Luong Xuan Nhi – La Famille du Pécheur. 1940.

20 décembre 2019 Non Par Jean-François Hubert

Le pécheur dit : reste avec moi.
Partageons ma pauvreté et vivons sans souci (…)
J’ai mon travail et ma sagesse, j’erre sur l’eau à ma guise, drogué d’espace.

Extrait de : Nguyen Dinh Chiêu (1822-1888)
« Luc Van Tien sauvé par le pécheur » .

Luong Xuan Nhi (1914-2006) a joué un rôle majeur dans la peinture vietnamienne du 20ème siècle. Diplômé de l’École des Beaux-Arts d’Hanoi en 1937, il fut un partisan actif de la SADEAI (« Société Annamite d’Encouragement à l’Art et à l’Industrie ») créée toujours à Hanoi en 1934.  Il fut également membre fondateur du FARTA (« Foyer de l’Art Annamite ») – avec To Ngoc Van, Tran Van Can, Le Van De et d’autres – notamment à l’origine des deux Salons organisés à Hanoi en 1943 et 1944.  

Cette grande activité sociale ne pouvait pas ne pas être traduite dans son œuvre peinte.

Luong Xuan Nhi.
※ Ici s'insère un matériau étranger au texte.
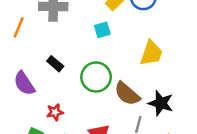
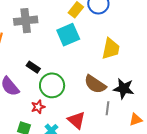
cyan square: (102, 30) -> (68, 35), size x1.6
green circle: (96, 77) -> (52, 85), moved

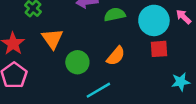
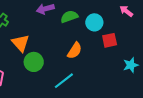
cyan circle: (154, 20) -> (94, 22), moved, size x0.7
green circle: (77, 62) -> (34, 62), moved

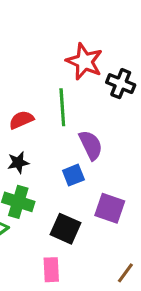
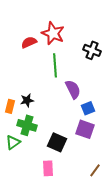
red star: (84, 62) -> (53, 33), moved
red semicircle: (21, 120) -> (29, 42), moved
blue square: (73, 175) -> (88, 108), moved

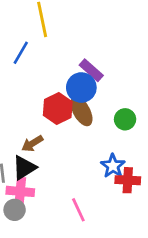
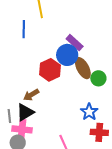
blue line: (21, 53) -> (24, 29), turned -30
brown ellipse: (81, 111) -> (83, 68), moved
red cross: (128, 180) -> (99, 132), moved

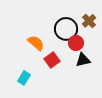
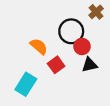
brown cross: (89, 21) -> (96, 12), moved
cyan rectangle: (24, 78) -> (26, 84), size x1.5

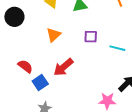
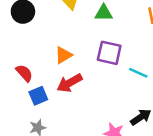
orange triangle: (54, 35) -> (64, 55), moved
purple square: (91, 37) -> (109, 53), size x1.5

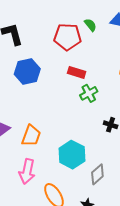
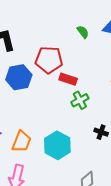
red pentagon: (67, 37) -> (49, 60), moved
cyan hexagon: (72, 155) -> (57, 145), moved

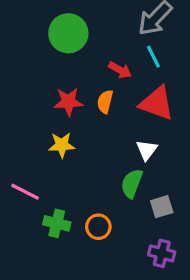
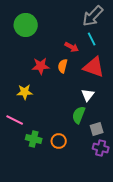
green circle: (68, 33) -> (26, 25), moved
yellow star: (62, 145) -> (25, 92), moved
purple cross: (162, 253) -> (101, 148), moved

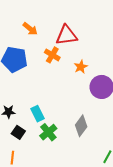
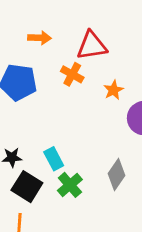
orange arrow: (30, 29) -> (40, 38), turned -35
black square: (18, 132) -> (27, 187), size x1.5

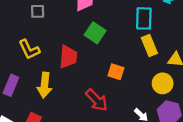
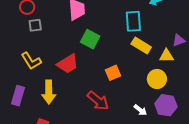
yellow rectangle: (149, 46) -> (141, 46), turned -30
red trapezoid: (68, 57) -> (68, 64), turned 60
orange square: (116, 72) -> (113, 73), turned -35

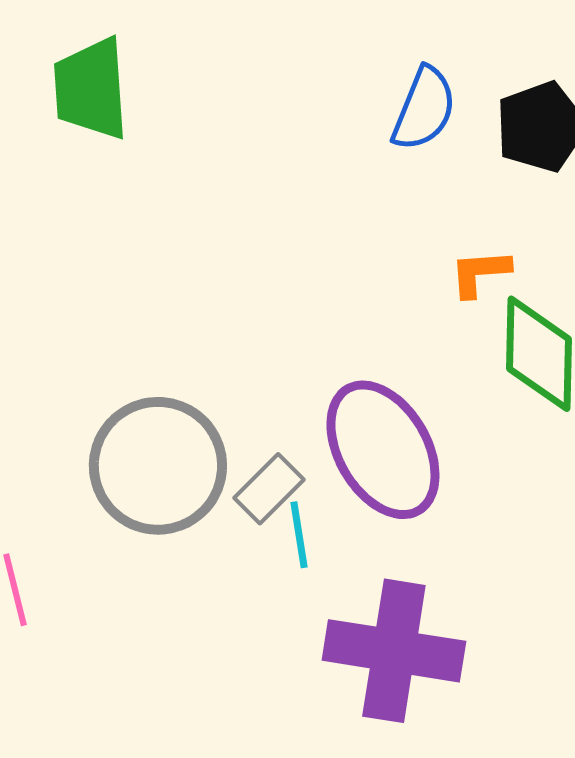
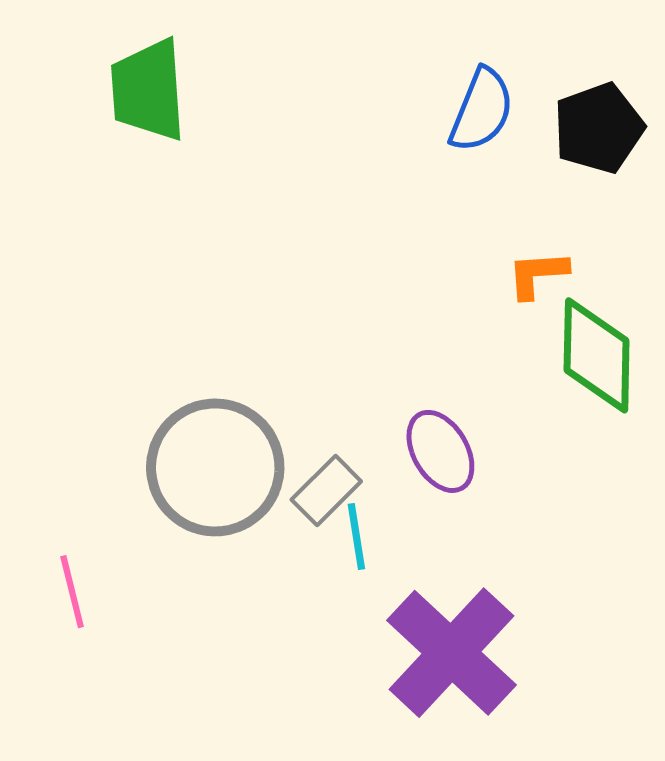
purple ellipse: (383, 450) -> (440, 451), size x0.6
purple cross: (394, 651) -> (451, 653), turned 34

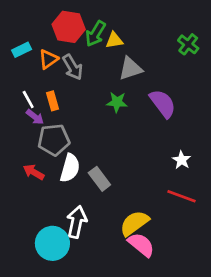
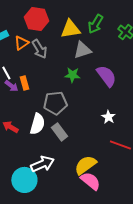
green arrow: (95, 34) -> (95, 24), moved
yellow triangle: (114, 40) -> (70, 29), size x1.5
orange rectangle: (52, 101) -> (24, 83), moved
gray pentagon: (54, 140) -> (55, 103), moved
white star: (181, 160) -> (108, 117), moved
white arrow: (77, 222) -> (42, 164), turned 55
La famille du pécheur. 1940.
Luong Xuan Nhi. La famille du pécheur. 1940.

Peinte en 1940, La Famille du Pécheur est une œuvre extrêmement importante de l’artiste. Pour mieux la comprendre il faut faire référence à une des idéologies de l’époque issue du groupe « Tu Luc Van Doan », un mouvement littéraire créé en 1933 par Khai Hung et Nhat Linh. Leur volonté est de dépasser les idéaux tant d’une « bourgeoisie snobinarde » que d’une classe de « mandarins bigots » pour s’interroger sur les réelles difficultés économiques et intellectuelles d’une classe laborieuse essentiellement rurale.

Luong Xuan Nhi contrairement à la majorité des peintres du temps, choisit d’exprimer cette réalité plutôt que des élégantes et séduisantes femmes dans leur bel ao dai.  La réalité décrite dans notre tableau est le quotidien d’un pécheur et de sa famille menant leur vie rude loin des aléas de la vie urbaine.

Le sens du partage, celui de la famille s’imposent ici magnifiquement servis par le peintre.  L’élégance ne s’impose pas par la pose des personnages mais par le sujet lui-même.  Pour nous en convaincre – s’il en était encore nécessaire – le peintre a écrit sur sa peinture : « les vagues au soleil couchant rafraîchissent mon corps après un jour de travail ». 

À la fin des années trente, le temps est encore idéologiquement à l’observation et à l’identification.  La révolution purement communiste et singulièrement énergique aura lieu quelques années plus tard. Luong Xuan Nhi en adoptera les idées. Sa vie devient alors celle des privilégiés du régime. Ses nombreux voyages dans les « pays amis »  d’Europe de l’Est et sa constante participation aux organigrammes officiels en témoignent.